“It should be asked whether a domestic airline will fly again in the kingdom or not,” Tu’i’onetoa said. “And if it flies how long before it is bankrupt just like the airlines in the past?”
The Prime Minister’s statement came after Real Tonga airline CEO Tevita Palu told Kaniva News the government had confirmed it would be starting its own domestic airline.
The Prime Minister did not explicitly deny Palu’s statement.
He said Real Tonga’s 33-seat Saab 340 had been damaged in a bird strike and replacing the damaged engine would cost US$3 million. It would take three months for it to reach Tonga. Palu had asked for the government to guarantee a US$3 million loan from Tonga Development Bank.
The China-built Harbin Y-12 and Xian MA60, which were given to Tonga by China in 2013 and leased to Real Tonga, will be returned to the government.
“The MA60 cannot be operated because it has been stationary for a long time and Real Tonga cannot afford to pay for its Certificate of Airworthiness to allow it to fly,” the prime minister said.
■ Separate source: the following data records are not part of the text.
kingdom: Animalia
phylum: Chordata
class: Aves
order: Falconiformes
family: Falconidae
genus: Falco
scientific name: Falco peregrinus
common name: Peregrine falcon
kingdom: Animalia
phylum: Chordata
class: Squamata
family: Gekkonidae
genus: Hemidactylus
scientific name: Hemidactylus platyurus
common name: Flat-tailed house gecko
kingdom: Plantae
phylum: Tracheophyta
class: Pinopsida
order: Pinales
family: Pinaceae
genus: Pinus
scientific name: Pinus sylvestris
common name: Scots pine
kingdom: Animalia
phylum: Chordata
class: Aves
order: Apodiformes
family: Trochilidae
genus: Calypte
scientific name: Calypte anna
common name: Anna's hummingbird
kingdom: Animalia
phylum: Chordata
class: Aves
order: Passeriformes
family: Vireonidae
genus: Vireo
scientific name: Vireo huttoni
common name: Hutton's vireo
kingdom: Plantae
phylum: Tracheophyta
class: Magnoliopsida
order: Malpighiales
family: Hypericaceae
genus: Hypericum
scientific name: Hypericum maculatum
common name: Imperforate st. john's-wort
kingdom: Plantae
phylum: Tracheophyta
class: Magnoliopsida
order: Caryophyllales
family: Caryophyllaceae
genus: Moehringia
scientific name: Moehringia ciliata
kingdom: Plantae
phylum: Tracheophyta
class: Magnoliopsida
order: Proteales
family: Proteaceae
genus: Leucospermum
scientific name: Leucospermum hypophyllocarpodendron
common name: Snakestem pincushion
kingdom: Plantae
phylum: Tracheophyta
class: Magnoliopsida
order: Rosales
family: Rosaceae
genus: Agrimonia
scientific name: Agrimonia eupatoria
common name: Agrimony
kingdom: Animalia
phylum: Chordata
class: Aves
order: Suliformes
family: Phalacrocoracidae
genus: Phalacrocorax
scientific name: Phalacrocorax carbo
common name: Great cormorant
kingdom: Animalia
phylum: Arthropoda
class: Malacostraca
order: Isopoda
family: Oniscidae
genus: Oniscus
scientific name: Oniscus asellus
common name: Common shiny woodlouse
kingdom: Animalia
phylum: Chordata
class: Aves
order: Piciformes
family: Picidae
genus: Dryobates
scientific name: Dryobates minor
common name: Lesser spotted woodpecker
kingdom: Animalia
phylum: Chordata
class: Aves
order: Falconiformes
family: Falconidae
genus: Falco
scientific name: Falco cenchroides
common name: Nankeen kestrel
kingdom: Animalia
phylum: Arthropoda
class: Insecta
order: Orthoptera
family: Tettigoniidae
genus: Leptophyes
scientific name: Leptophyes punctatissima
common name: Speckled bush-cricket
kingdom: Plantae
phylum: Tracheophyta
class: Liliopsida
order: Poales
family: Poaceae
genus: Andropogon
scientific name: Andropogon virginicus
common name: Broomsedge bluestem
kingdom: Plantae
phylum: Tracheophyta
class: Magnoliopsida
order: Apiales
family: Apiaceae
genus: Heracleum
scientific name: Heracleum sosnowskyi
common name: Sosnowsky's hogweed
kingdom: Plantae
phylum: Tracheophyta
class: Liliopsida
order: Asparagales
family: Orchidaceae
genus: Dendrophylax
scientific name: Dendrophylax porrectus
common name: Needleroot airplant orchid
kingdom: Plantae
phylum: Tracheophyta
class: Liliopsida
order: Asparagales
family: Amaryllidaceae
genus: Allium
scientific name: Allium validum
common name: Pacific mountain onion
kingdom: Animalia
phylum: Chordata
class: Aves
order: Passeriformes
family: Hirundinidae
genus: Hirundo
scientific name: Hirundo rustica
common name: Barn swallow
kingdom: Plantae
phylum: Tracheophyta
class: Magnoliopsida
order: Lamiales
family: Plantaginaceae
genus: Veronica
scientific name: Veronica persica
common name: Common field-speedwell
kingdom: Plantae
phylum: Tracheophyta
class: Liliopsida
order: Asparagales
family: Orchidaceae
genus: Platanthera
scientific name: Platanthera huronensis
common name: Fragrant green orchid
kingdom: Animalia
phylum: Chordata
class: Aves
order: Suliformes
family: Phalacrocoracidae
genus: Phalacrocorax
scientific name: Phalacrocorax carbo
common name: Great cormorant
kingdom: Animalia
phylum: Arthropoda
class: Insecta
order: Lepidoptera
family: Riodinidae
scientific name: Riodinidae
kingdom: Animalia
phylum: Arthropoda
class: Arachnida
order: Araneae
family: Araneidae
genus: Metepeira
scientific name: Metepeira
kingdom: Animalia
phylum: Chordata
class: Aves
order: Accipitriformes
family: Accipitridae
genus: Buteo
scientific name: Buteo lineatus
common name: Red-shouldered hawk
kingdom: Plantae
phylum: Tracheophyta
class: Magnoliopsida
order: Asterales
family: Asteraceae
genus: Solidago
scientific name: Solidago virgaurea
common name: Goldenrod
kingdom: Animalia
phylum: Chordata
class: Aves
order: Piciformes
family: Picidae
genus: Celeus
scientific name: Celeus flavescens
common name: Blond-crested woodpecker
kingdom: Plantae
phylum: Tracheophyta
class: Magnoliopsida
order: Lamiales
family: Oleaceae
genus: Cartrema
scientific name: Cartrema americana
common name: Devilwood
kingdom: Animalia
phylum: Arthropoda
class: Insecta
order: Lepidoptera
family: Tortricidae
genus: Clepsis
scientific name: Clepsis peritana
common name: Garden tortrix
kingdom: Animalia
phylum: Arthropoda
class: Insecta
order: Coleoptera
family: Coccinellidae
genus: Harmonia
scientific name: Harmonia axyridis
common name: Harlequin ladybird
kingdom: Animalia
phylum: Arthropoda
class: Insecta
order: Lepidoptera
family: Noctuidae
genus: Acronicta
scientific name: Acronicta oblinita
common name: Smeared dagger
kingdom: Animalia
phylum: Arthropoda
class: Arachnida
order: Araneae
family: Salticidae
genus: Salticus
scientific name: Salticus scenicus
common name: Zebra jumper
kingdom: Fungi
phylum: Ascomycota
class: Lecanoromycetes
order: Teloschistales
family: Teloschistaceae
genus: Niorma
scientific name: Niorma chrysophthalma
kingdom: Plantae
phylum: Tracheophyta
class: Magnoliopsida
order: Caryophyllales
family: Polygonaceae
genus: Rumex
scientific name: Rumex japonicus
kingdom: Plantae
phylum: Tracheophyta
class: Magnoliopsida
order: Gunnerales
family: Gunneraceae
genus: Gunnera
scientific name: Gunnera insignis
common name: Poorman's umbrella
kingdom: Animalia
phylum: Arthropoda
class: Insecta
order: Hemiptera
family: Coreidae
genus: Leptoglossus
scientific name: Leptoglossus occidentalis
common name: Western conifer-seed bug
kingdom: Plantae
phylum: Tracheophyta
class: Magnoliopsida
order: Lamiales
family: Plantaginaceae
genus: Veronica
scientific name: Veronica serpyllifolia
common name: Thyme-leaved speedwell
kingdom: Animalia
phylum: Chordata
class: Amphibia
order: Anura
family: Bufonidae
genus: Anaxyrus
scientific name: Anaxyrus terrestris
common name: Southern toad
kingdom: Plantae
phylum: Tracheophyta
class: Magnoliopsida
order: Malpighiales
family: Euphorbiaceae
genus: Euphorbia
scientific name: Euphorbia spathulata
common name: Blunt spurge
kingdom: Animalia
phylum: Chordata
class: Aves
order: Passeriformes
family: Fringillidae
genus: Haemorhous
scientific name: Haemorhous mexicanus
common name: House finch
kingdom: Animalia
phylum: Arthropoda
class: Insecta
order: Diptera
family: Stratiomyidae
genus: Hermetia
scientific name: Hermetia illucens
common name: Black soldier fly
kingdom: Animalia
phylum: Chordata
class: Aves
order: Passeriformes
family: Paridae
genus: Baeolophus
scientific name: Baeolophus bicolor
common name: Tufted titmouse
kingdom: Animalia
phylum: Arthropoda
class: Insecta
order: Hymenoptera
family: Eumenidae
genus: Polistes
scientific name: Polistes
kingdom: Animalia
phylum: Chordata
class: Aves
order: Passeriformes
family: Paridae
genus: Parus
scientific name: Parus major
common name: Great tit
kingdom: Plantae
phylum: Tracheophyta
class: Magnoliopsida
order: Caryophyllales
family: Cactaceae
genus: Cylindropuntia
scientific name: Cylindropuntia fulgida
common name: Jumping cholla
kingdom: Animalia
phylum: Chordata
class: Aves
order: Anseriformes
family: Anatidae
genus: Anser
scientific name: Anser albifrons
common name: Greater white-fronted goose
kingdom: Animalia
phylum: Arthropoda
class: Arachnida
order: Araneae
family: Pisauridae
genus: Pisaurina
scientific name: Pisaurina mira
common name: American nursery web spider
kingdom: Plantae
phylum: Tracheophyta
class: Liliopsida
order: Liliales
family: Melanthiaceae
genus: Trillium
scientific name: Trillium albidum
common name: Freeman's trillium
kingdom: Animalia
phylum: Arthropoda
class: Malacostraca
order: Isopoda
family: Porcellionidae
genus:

It was estimated it would cost millions before it could fly again. It could not fly in the next 12 months.
The Y-12 had 18 or 19 seats, but only 11 seats could be used. It needed parts from Australia before it could fly. It needed two to three weeks for parts to arrive.
“You asked me what is the government’s plan for its airline?” the Prime Minister said. “After you look at the conditions, do you think someone would be willing to be involved in operating an airline if he had a sensible mind?”